▶ _Try it_
The answer must be an exact copy of the records, with no pictures in it.

Document structure recognition data:
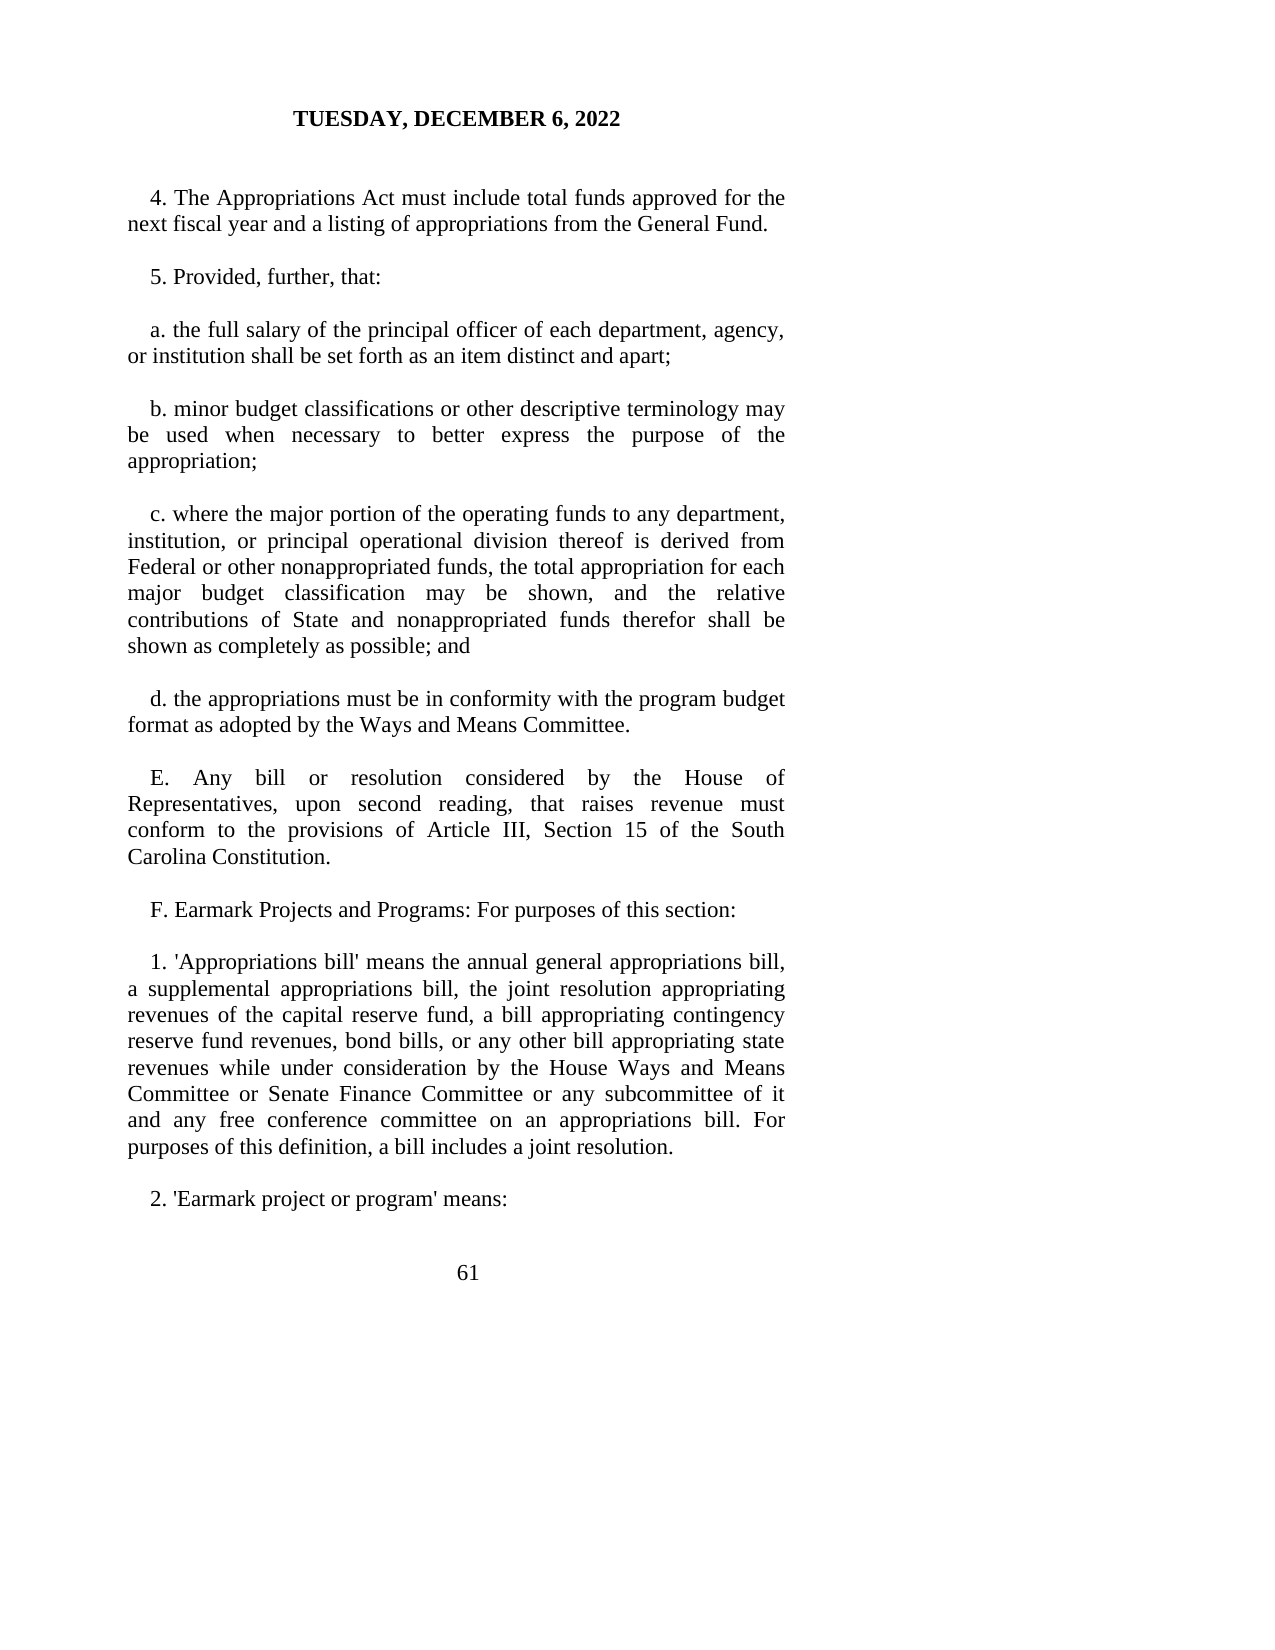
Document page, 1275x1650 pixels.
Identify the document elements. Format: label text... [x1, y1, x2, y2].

text 2. 'Earmark project or program' means: [127, 1186, 786, 1212]
text 1. 'Appropriations bill' means the annual general appropriations bill, a supplemental appropriations bill, the joint resolution appropriating revenues of the capital reserve fund, a bill appropriating contingency reserve fund revenues, bond bills, or any other bill appropriating state revenues while under consideration by the House Ways and Means Committee or Senate Finance Committee or any subcommittee of it and any free conference committee on an appropriations bill. For purposes of this definition, a bill includes a joint resolution. [127, 948, 786, 1159]
text b. minor budget classifications or other descriptive terminology may be used when necessary to better express the purpose of the appropriation; [127, 395, 786, 474]
text E. Any bill or resolution considered by the House of Representatives, upon second reading, that raises revenue must conform to the provisions of Article III, Section 15 of the South Carolina Constitution. [127, 764, 786, 869]
text c. where the major portion of the operating funds to any department, institution, or principal operational division thereof is derived from Federal or other nonappropriated funds, the total appropriation for each major budget classification may be shown, and the relative contributions of State and nonappropriated funds therefor shall be shown as completely as possible; and [127, 500, 786, 658]
text F. Earmark Projects and Programs: For purposes of this section: [127, 896, 786, 922]
text a. the full salary of the principal officer of each department, agency, or institution shall be set forth as an item distinct and apart; [127, 316, 786, 368]
text 4. The Appropriations Act must include total funds approved for the next fiscal year and a listing of appropriations from the General Fund. [127, 184, 786, 237]
text 5. Provided, further, that: [127, 263, 786, 289]
text d. the appropriations must be in conformity with the program budget format as adopted by the Ways and Means Committee. [127, 685, 786, 737]
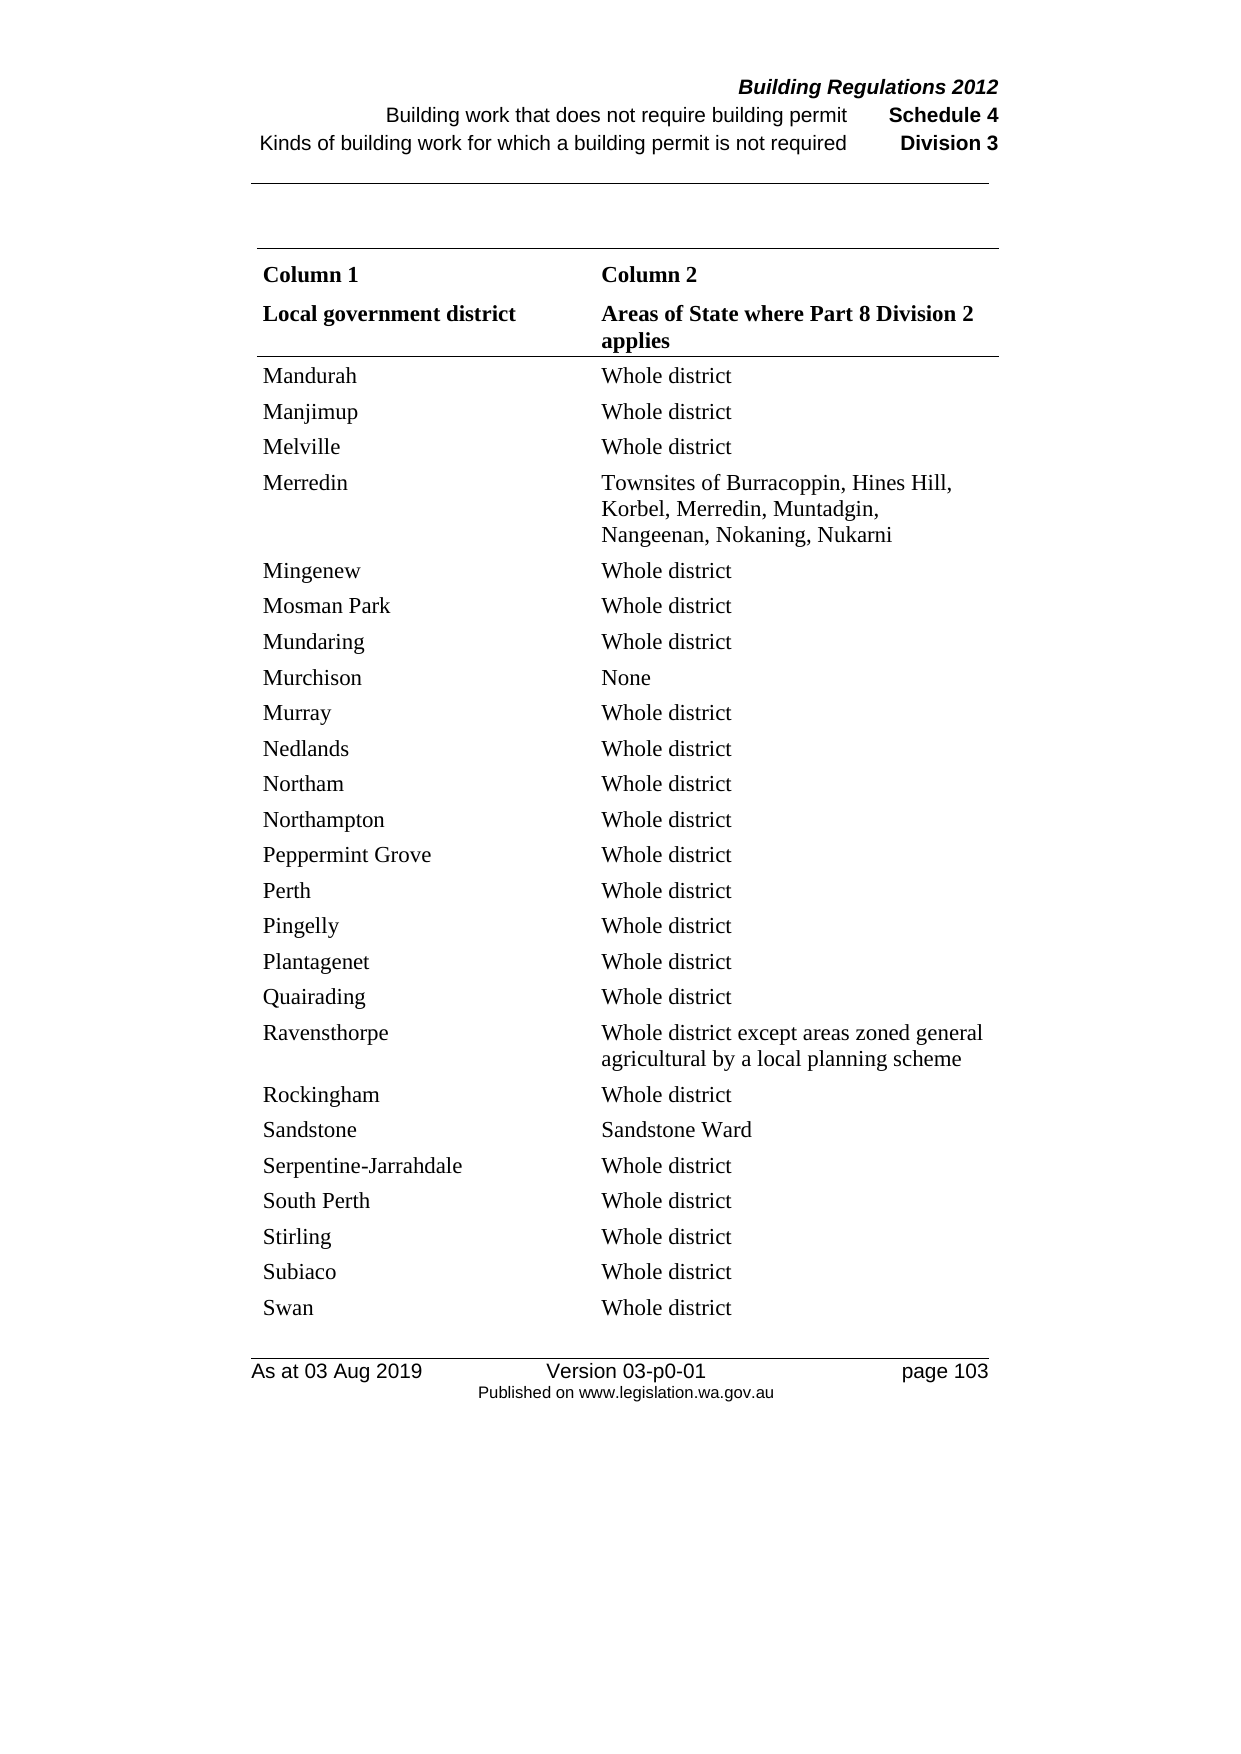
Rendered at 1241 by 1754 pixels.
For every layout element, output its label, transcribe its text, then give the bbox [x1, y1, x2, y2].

table_cell Melville [257, 427, 595, 463]
table_cell Merredin [257, 463, 595, 551]
table_cell Whole district [595, 392, 999, 427]
table_cell Murchison [257, 658, 595, 693]
table_cell Whole district [595, 835, 999, 871]
table_cell Ravensthorpe [257, 1013, 595, 1074]
table_cell [257, 586, 595, 622]
table_cell Serpentine-Jarrahdale [257, 1146, 595, 1181]
table_cell Quairading [257, 977, 595, 1013]
table_cell Whole district [595, 551, 999, 586]
table_cell None [595, 658, 999, 693]
table_cell Whole district [595, 1146, 999, 1181]
table_cell Mandurah [257, 357, 595, 392]
table_cell Whole district [595, 427, 999, 463]
table_cell Whole district [595, 357, 999, 392]
table_cell [257, 693, 595, 728]
table_cell Whole district [595, 977, 999, 1013]
table_cell Whole district [595, 1252, 999, 1288]
table_cell Whole district [595, 1181, 999, 1217]
table_cell Mingenew [257, 551, 595, 586]
table_header Column 2 Areas of State where Part 8 Division 2 applies [595, 249, 999, 356]
table_cell Sandstone [257, 1110, 595, 1146]
table_cell Rockingham [257, 1075, 595, 1110]
table_cell Whole district [595, 1288, 999, 1323]
table_cell Swan [257, 1288, 595, 1323]
table_cell Pingelly [257, 906, 595, 942]
table_cell Whole district [595, 1217, 999, 1252]
table_cell Whole district [595, 1075, 999, 1110]
table_cell Whole district [595, 764, 999, 799]
table_cell Whole district [595, 622, 999, 657]
table_cell Peppermint Grove [257, 835, 595, 871]
table_cell Plantagenet [257, 942, 595, 977]
table_cell Whole district [595, 586, 999, 622]
table_cell Whole district [595, 800, 999, 835]
table_cell Subiaco [257, 1252, 595, 1288]
table_cell Townsites of Burracoppin, Hines Hill, Korbel, Merredin, Muntadgin, Nangeenan, Nokaning, Nukarni [595, 463, 999, 551]
table_cell Northam [257, 764, 595, 799]
table_cell Whole district [595, 871, 999, 906]
table_cell Whole district [595, 942, 999, 977]
table_cell Manjimup [257, 392, 595, 427]
table_cell Sandstone Ward [595, 1110, 999, 1146]
table_cell Whole district except areas zoned general agricultural by a local planning scheme [595, 1013, 999, 1074]
table_cell [257, 1181, 595, 1217]
table_cell Nedlands [257, 729, 595, 764]
table_header Column 1 Local government district [257, 249, 595, 356]
table_cell [257, 871, 595, 906]
table_cell Mundaring [257, 622, 595, 657]
table_cell [257, 1217, 595, 1252]
table_cell [257, 800, 595, 835]
table_cell Whole district [595, 906, 999, 942]
table_cell Whole district [595, 693, 999, 728]
table_cell Whole district [595, 729, 999, 764]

▶ _Task output_
Document page, 1275x1650 pixels.
Identify the document elements. Format: label text... [x1, y1, x2, y2].

text 2. 'Earmark project or program' means: [127, 1186, 786, 1212]
text 1. 'Appropriations bill' means the annual general appropriations bill, a supplemental appropriations bill, the joint resolution appropriating revenues of the capital reserve fund, a bill appropriating contingency reserve fund revenues, bond bills, or any other bill appropriating state revenues while under consideration by the House Ways and Means Committee or Senate Finance Committee or any subcommittee of it and any free conference committee on an appropriations bill. For purposes of this definition, a bill includes a joint resolution. [127, 948, 786, 1159]
text b. minor budget classifications or other descriptive terminology may be used when necessary to better express the purpose of the appropriation; [127, 395, 786, 474]
text E. Any bill or resolution considered by the House of Representatives, upon second reading, that raises revenue must conform to the provisions of Article III, Section 15 of the South Carolina Constitution. [127, 764, 786, 869]
text c. where the major portion of the operating funds to any department, institution, or principal operational division thereof is derived from Federal or other nonappropriated funds, the total appropriation for each major budget classification may be shown, and the relative contributions of State and nonappropriated funds therefor shall be shown as completely as possible; and [127, 500, 786, 658]
text F. Earmark Projects and Programs: For purposes of this section: [127, 896, 786, 922]
text a. the full salary of the principal officer of each department, agency, or institution shall be set forth as an item distinct and apart; [127, 316, 786, 368]
text 4. The Appropriations Act must include total funds approved for the next fiscal year and a listing of appropriations from the General Fund. [127, 184, 786, 237]
text 5. Provided, further, that: [127, 263, 786, 289]
text d. the appropriations must be in conformity with the program budget format as adopted by the Ways and Means Committee. [127, 685, 786, 737]
Rendered at 1241 by 1754 pixels.
For every layout element, output its label, transcribe its text, then give the bbox [x1, y1, x2, y2].

table_cell Melville [257, 427, 595, 463]
table_cell Merredin [257, 463, 595, 551]
table_cell Whole district [595, 392, 999, 427]
table_cell Murchison [257, 658, 595, 693]
table_cell Whole district [595, 835, 999, 871]
table_cell Ravensthorpe [257, 1013, 595, 1074]
table_cell [257, 586, 595, 622]
table_cell Serpentine-Jarrahdale [257, 1146, 595, 1181]
table_cell Quairading [257, 977, 595, 1013]
table_cell Whole district [595, 551, 999, 586]
table_cell None [595, 658, 999, 693]
table_cell Whole district [595, 1146, 999, 1181]
table_cell Mandurah [257, 357, 595, 392]
table_cell Whole district [595, 427, 999, 463]
table_cell Whole district [595, 357, 999, 392]
table_cell [257, 693, 595, 728]
table_cell Whole district [595, 977, 999, 1013]
table_cell Whole district [595, 1252, 999, 1288]
table_cell Whole district [595, 1181, 999, 1217]
table_cell Mingenew [257, 551, 595, 586]
table_header Column 2 Areas of State where Part 8 Division 2 applies [595, 249, 999, 356]
table_cell Sandstone [257, 1110, 595, 1146]
table_cell Rockingham [257, 1075, 595, 1110]
table_cell Whole district [595, 1288, 999, 1323]
table_cell Swan [257, 1288, 595, 1323]
table_cell Pingelly [257, 906, 595, 942]
table_cell Whole district [595, 1217, 999, 1252]
table_cell Whole district [595, 1075, 999, 1110]
table_cell Whole district [595, 764, 999, 799]
table_cell Whole district [595, 622, 999, 657]
table_cell Peppermint Grove [257, 835, 595, 871]
table_cell Plantagenet [257, 942, 595, 977]
table_cell Whole district [595, 586, 999, 622]
table_cell Whole district [595, 800, 999, 835]
table_cell Subiaco [257, 1252, 595, 1288]
table_cell Townsites of Burracoppin, Hines Hill, Korbel, Merredin, Muntadgin, Nangeenan, Nokaning, Nukarni [595, 463, 999, 551]
table_cell Northam [257, 764, 595, 799]
table_cell Whole district [595, 871, 999, 906]
table_cell Whole district [595, 942, 999, 977]
table_cell Manjimup [257, 392, 595, 427]
table_cell Sandstone Ward [595, 1110, 999, 1146]
table_cell Whole district except areas zoned general agricultural by a local planning scheme [595, 1013, 999, 1074]
table_cell [257, 1181, 595, 1217]
table_cell Nedlands [257, 729, 595, 764]
table_header Column 1 Local government district [257, 249, 595, 356]
table_cell [257, 871, 595, 906]
table_cell Mundaring [257, 622, 595, 657]
table_cell [257, 1217, 595, 1252]
table_cell [257, 800, 595, 835]
table_cell Whole district [595, 906, 999, 942]
table_cell Whole district [595, 693, 999, 728]
table_cell Whole district [595, 729, 999, 764]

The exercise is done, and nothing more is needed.